Movie Review: Skyline

Between getting done with my painting goal, family visits and the kids going back to school, I haven't had a lot of time to work on hobby stuff, but I did manage to catch Skyline on Netflix online.

Before I begin, a quick note a trivia, according to Wikipedia Sony Pictures nearly sued the makers of Skyline because they were also doing work on Battle: Los Angeles without having informed them they were putting together a very similar film at the same time.  Nothing came of it, but the movie is about, well, aliens invading L.A.  The main character is Jarrod (Eric Balfour, who I keep wanting to ask "why the long face?"), a visual effects artist visiting an old friend named Terry (Donald Faison, whom you'll recognize as "Turk" from Scrubs).  Along for the trip is Jarrod's girlfriend Elaine (Scottie Thompson, who looked damned familiar until I looked her up and realized that she was the daughter of the arms dealer Tony was dating on NCIS).  The night after Terry's big Hollywood birthday bash, aliens invade.

Skyline has a strong "War of the Worlds" feel to it in that you see the invasion through the perspective of civilians, people who don't know what's going on, occasionally see military jets fly by, and basically go a little unhinged by what is happening.  Skyline also gives a nod to Independence Day by showing a big fighter-jet vs. alien starfighter battle with the one ship with the big missile making it through to the mother ship.  I haven't spoiled anything here, because it isn't the climax of the movie.

In the end, though, what Skyline has in the way of plot is aliens kicking the beejeezus out of humans.  The aliens are practically bullet-proof.  They regenerate.  They fly.  The small ones are the size of refrigerators, while the large ones are the size of Godzilla.  They have city-sized mother ships like ID4.  And the big kicker is that they have hypno-beams, so don't look at them too much.  So most of the movie is the cast running around like chickens with their heads cut off while the aliens gruesomely abduct them so that their brains can be sucked out.

Speaking of which, having seen this and Cowboys vs.
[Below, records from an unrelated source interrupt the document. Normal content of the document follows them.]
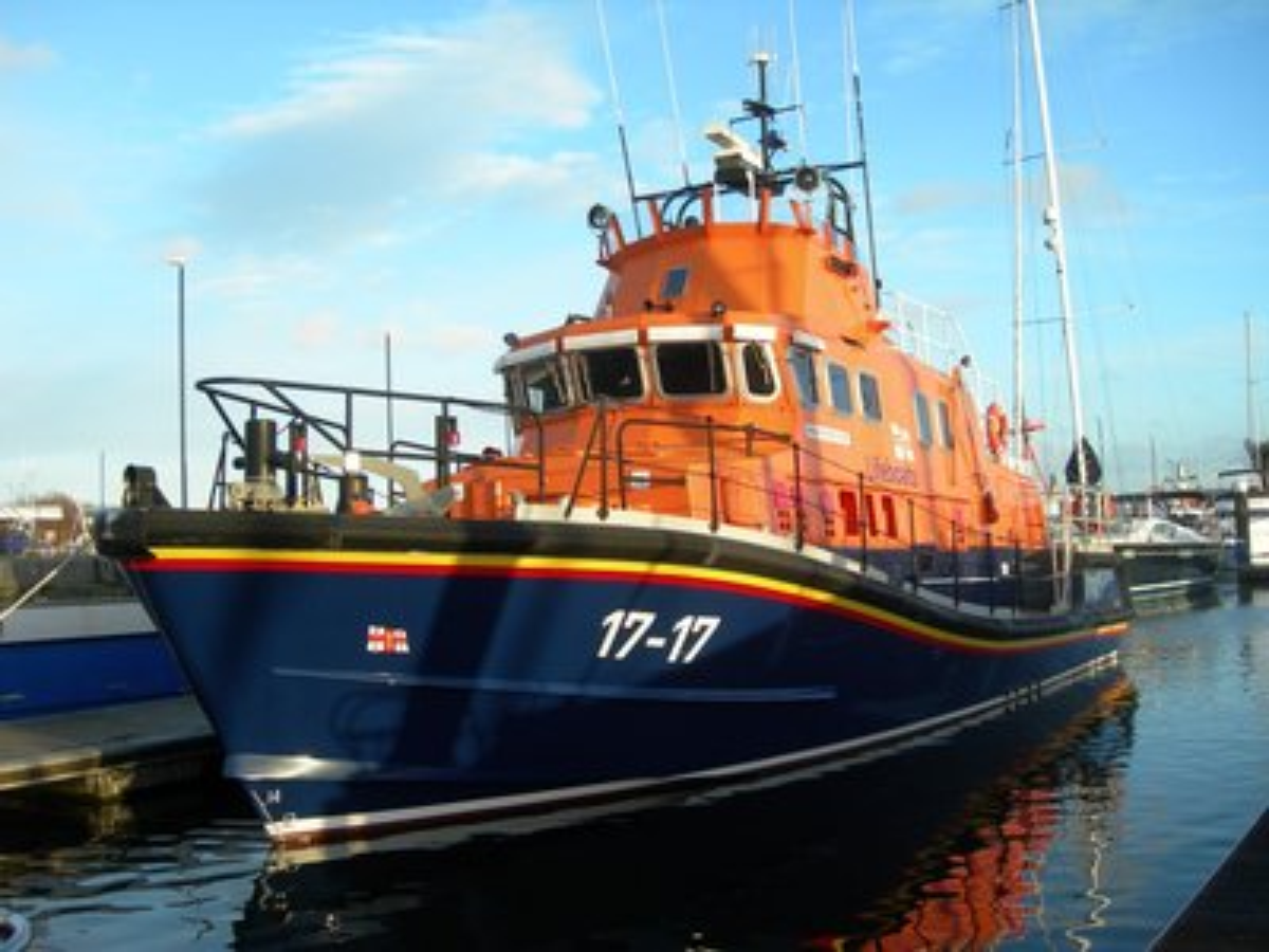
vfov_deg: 37.7
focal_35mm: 38
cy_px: 476
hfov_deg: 49.0
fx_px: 1393
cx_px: 634
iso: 50
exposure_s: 1/300
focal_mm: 7.8
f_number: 2.8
Aliens in the same month, I'm struck by how you can show brains being removed like a slurpee from  7-11 and get a PG-13 rating, as long as there is not one boobie flicking past the screen.  This movie is downright gory at times, but someone is okay for me to take an eighth grader to.

Oh, and the ending?  There's no ending.  The movie just stops, because the director/producers wanted to make a sequel, and for a film that only cost ten million to make and brought in sixty, we'll probably get it whether we like it or not.

Skyline was a pointless schlockfest, full of wooden acting from characters that really weren't all that sympathetic.  With half a million spent on filming actors and ten million on CGI effects, this is just a visual effects spectacle with little to offer aside from freaky-looking aliens and a lot of glowing brains getting gulped by aliens.


  1. Pretty spot-on with what I was thinking; a pointless movie. It had a good idea and had potential, but it showed none of it. Besides, it's really hard to empathize with a bunch of characters who are too rich for their own good living an elitist lifestyle.

  2. What got me was that Donald Faison's character was made less likable, despite the fact that Faison has an almost Wayne Brady quality to him.

    I thought the movie felt like a zombie flick, not an alien invasion flick, because they kept teasing the possibility of having that atavistic breakdown of society/sanity/whatever that happens in those films as everything falls apart, but that never happened. The plot never seemed to gain traction: we're staying, we're leaving, we're staying, we're leaving, etc. And characters would be added and taken away just for the sake of having someone else get gulped by aliens.

  3. I agree with your review. I didn't expect the "ending" though I sort of wonder how they would make a sequel with the two main characters in the situation they are least the Jarrod character.